|
|
|
|
|
by BeefWellington
606 days ago
|
|
I'll use a contrived example here to explain what the value of streaming the data itself is. Let's say you run a large installation that has a variety of very important gauges and sensors. Due to the size and complexity of this installation, these gauges and sensors need to be fed back to a console somewhere so that an overseer role of sorts can get that big picture view to ensure the installation is functioning fully healthy. For that scenario, if you look at your data in the sense of a typical RDBMS / Data Warehouse, you would probably want to save as much over the wire traffic as possible to ensure there's no delays in getting the sensor information fed into the system reliably on time.
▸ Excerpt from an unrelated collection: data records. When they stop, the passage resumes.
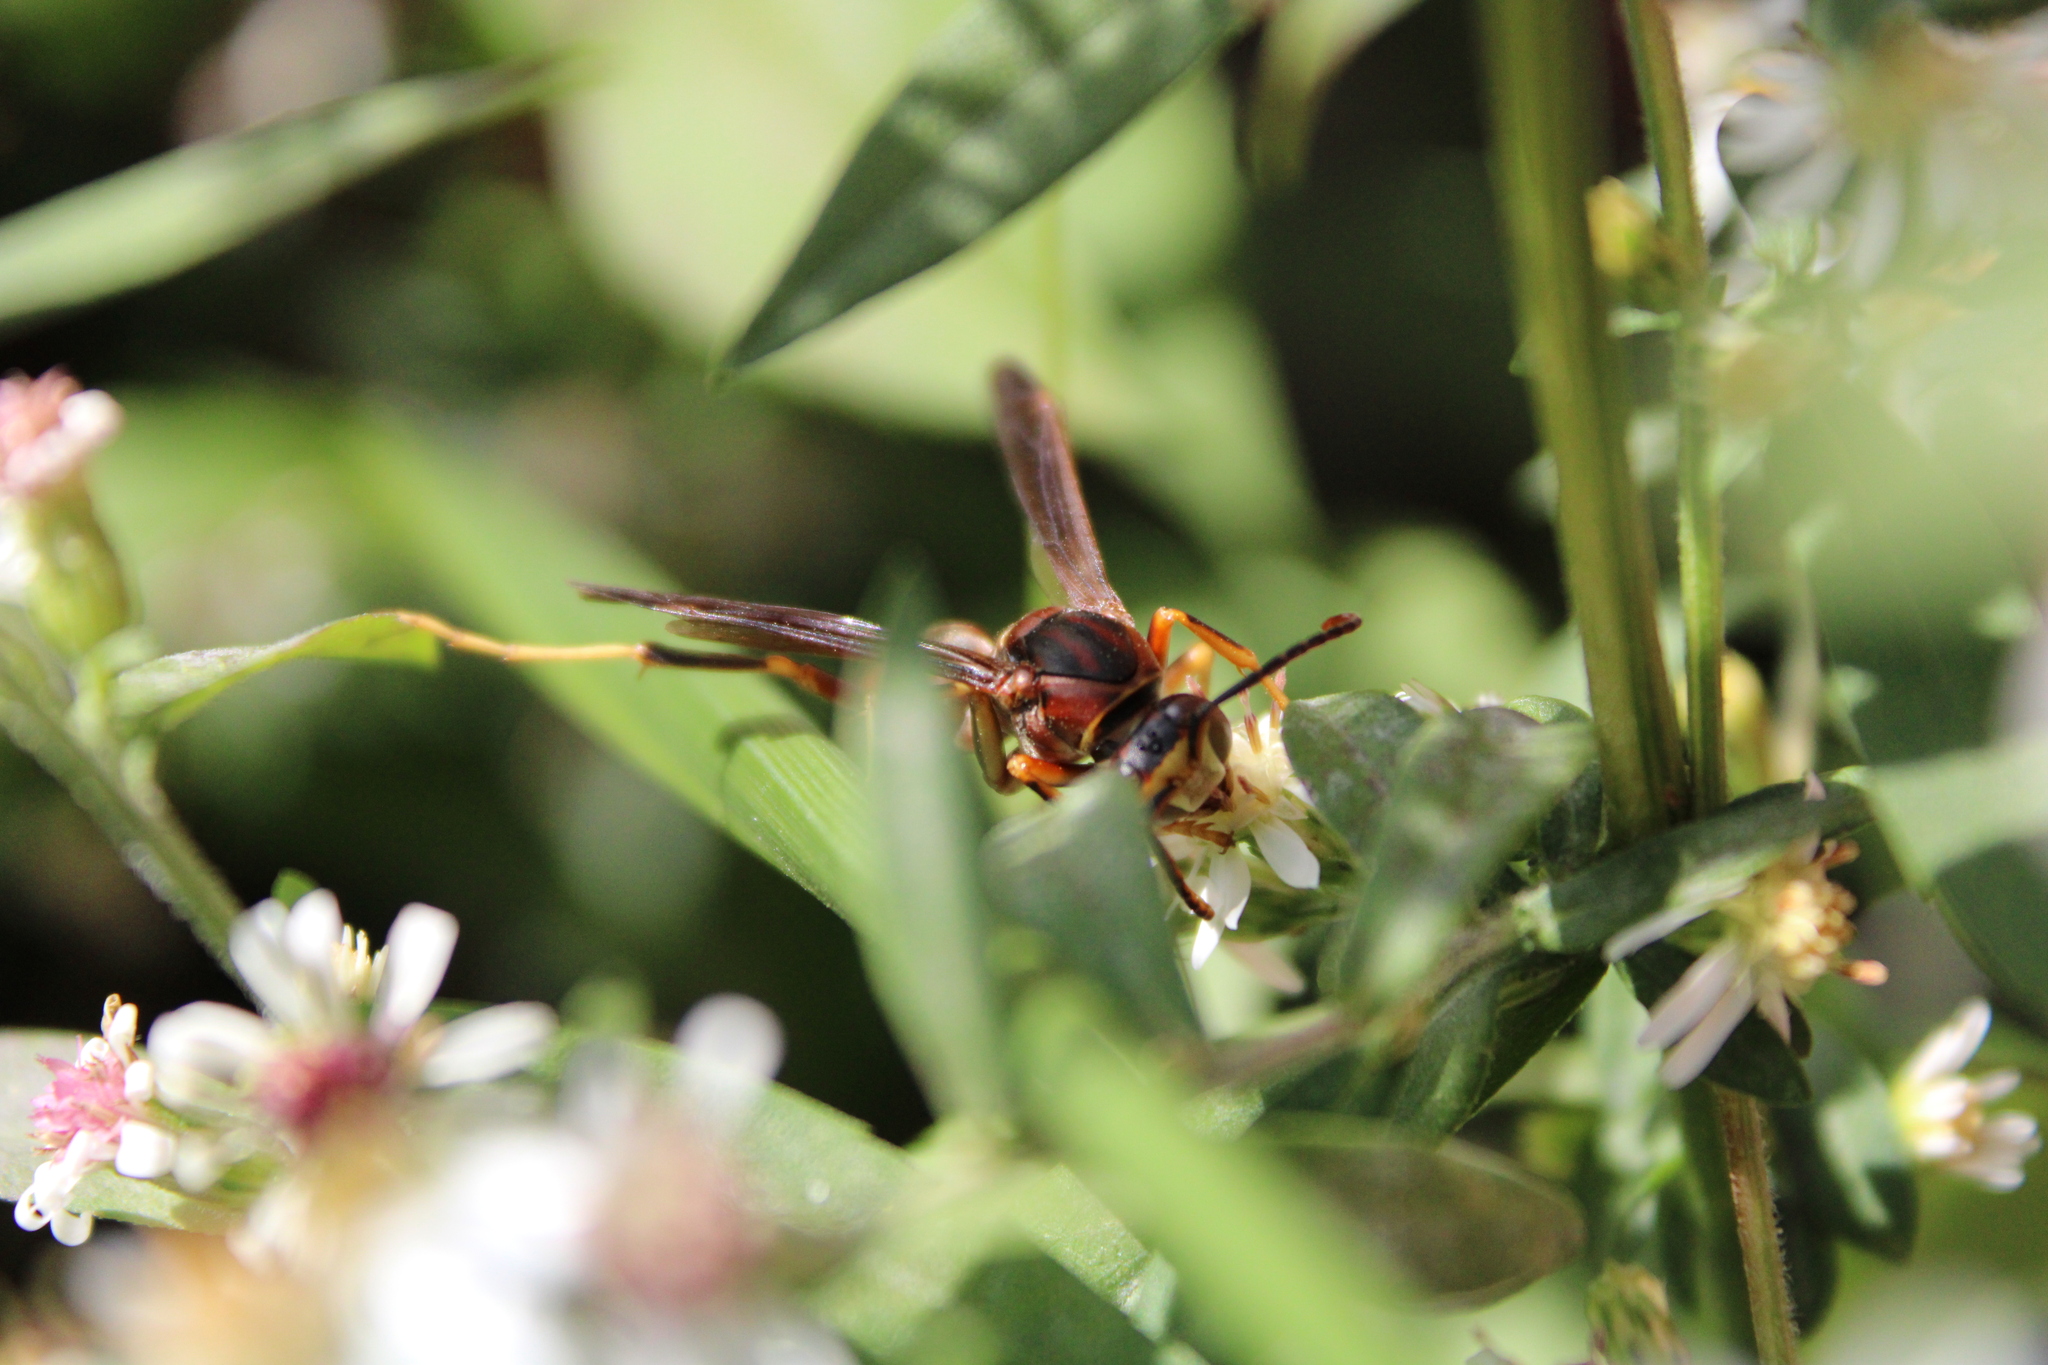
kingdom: Animalia
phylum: Arthropoda
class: Insecta
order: Hymenoptera
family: Vespidae
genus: Fuscopolistes
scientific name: Fuscopolistes
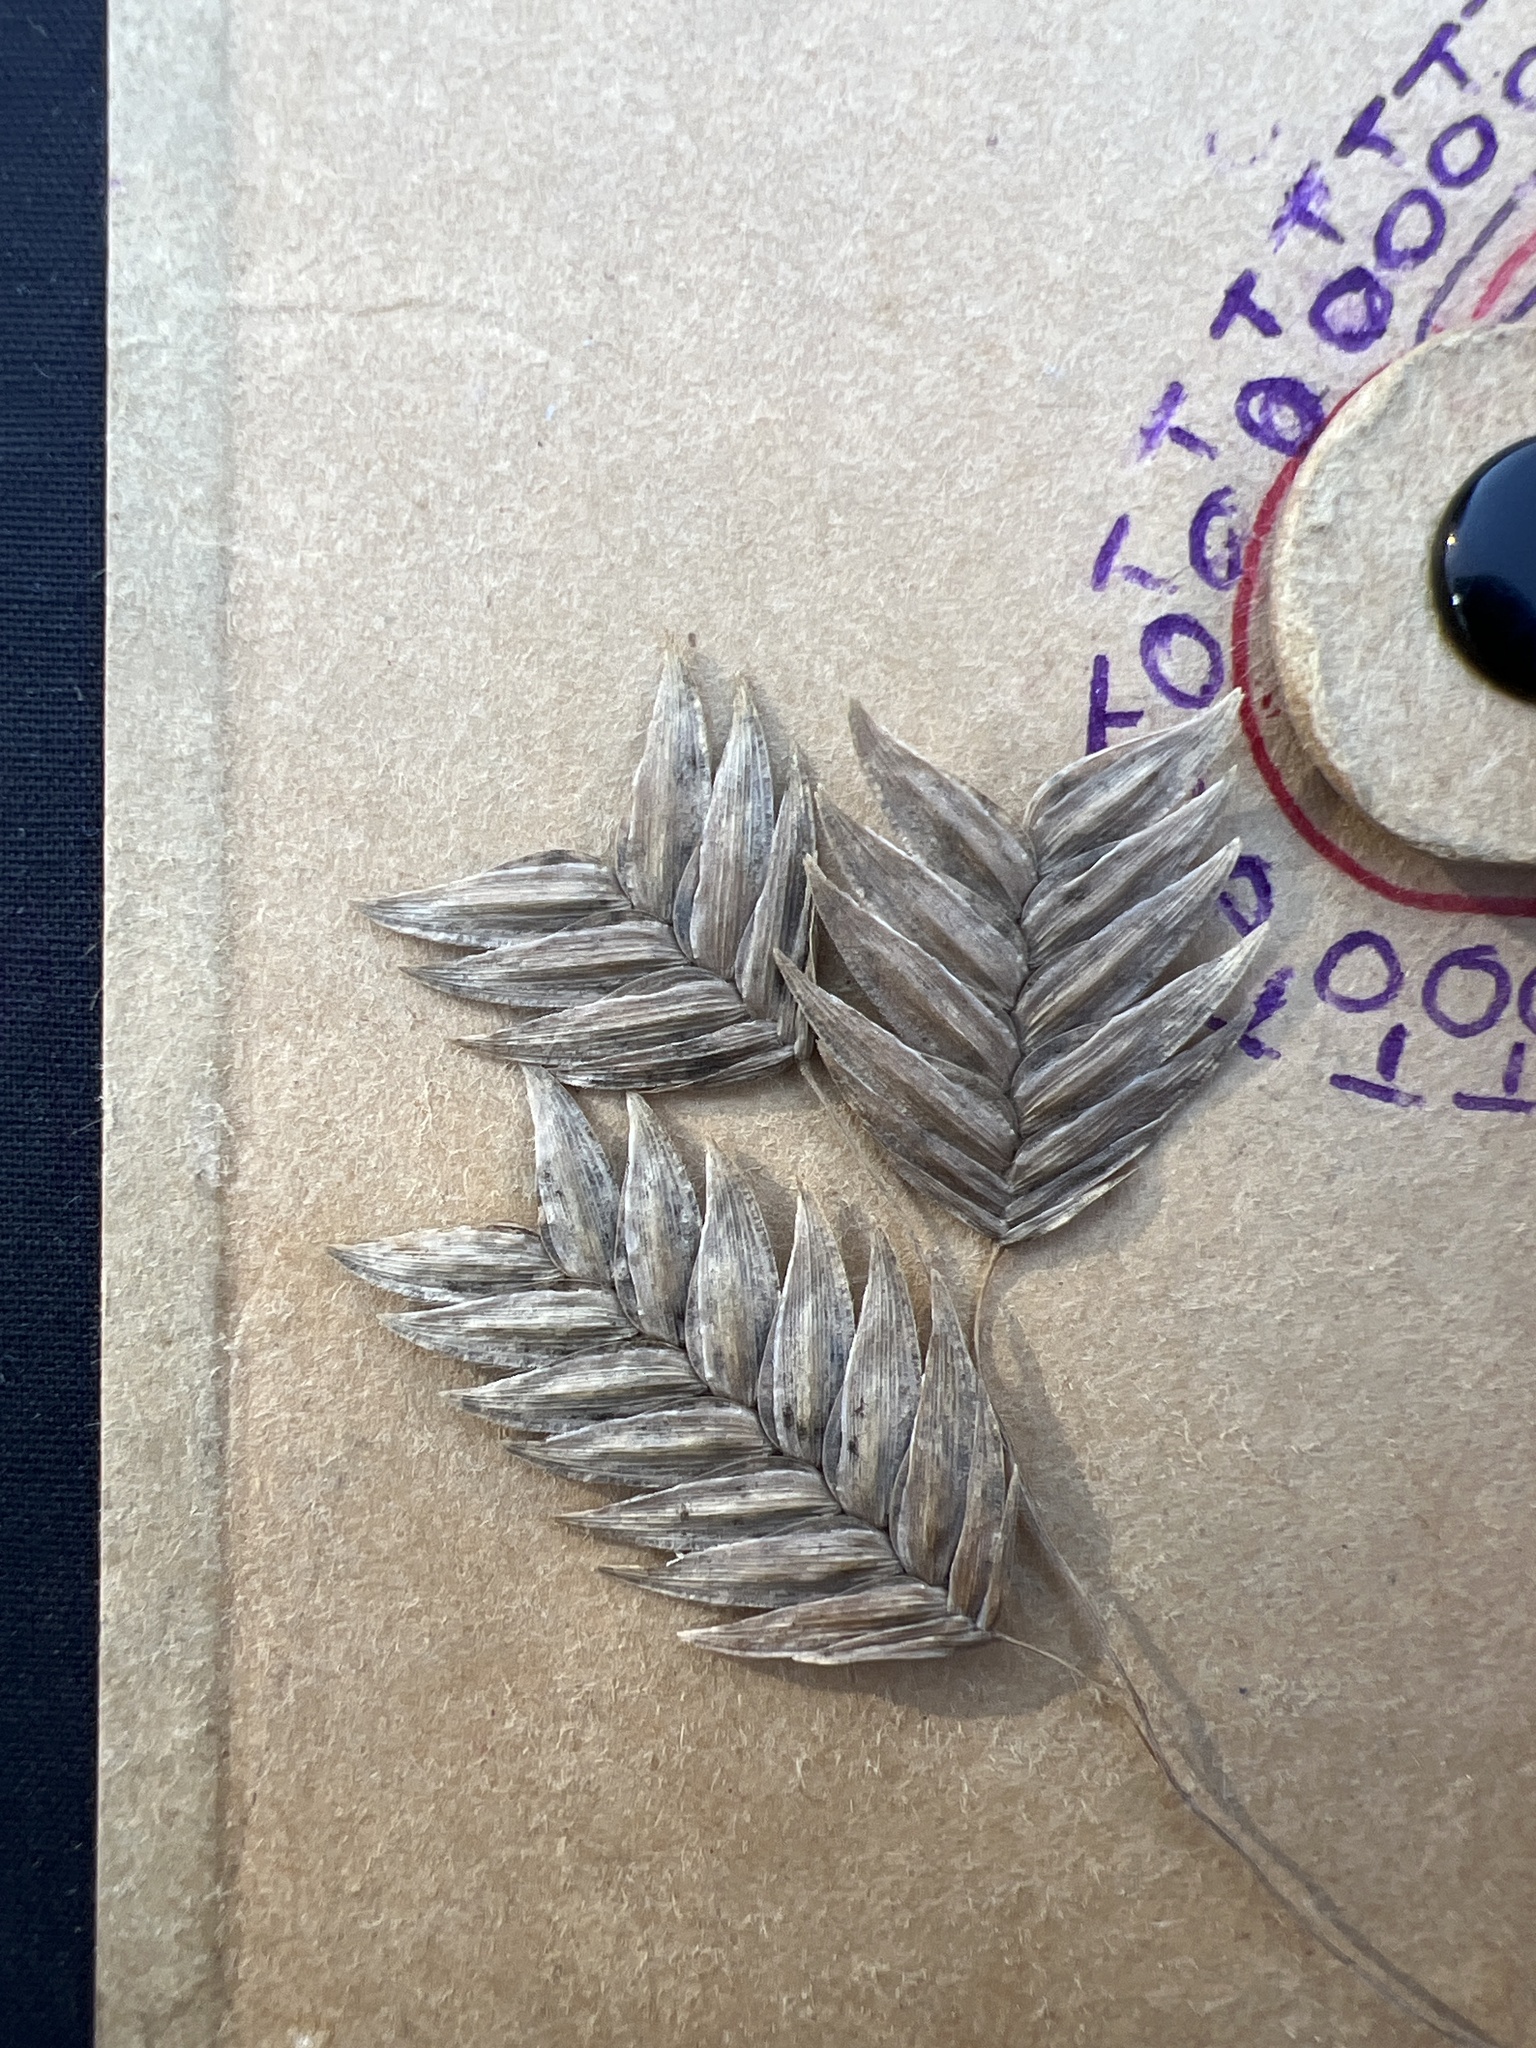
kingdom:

So you trim down things to just a station ID and some readings coming into your "fact" table (it could be more transactionally modeled but mostly it'll fit the same bill). Basically the streaming is useful so that in near-realtime you can live scroll the recordset as data comes in. Your SQL query becomes more of an infinite Cursor. Older ways of doing this did exist on SQL databases just fine; typically you'd have some kind of record marker, whether it was ROWID, DateTime, etc., and you'd just reissue an identical query to get the newer records. That introduces some overhead though, and the streaming approach kind of minimizes/eliminates that. |
|
What I don't understand is streaming joins. None of your gauge values need to join to anything.
And if they did -- if something needed to join ID values to display names, presumably those would sit in a database, not a different stream?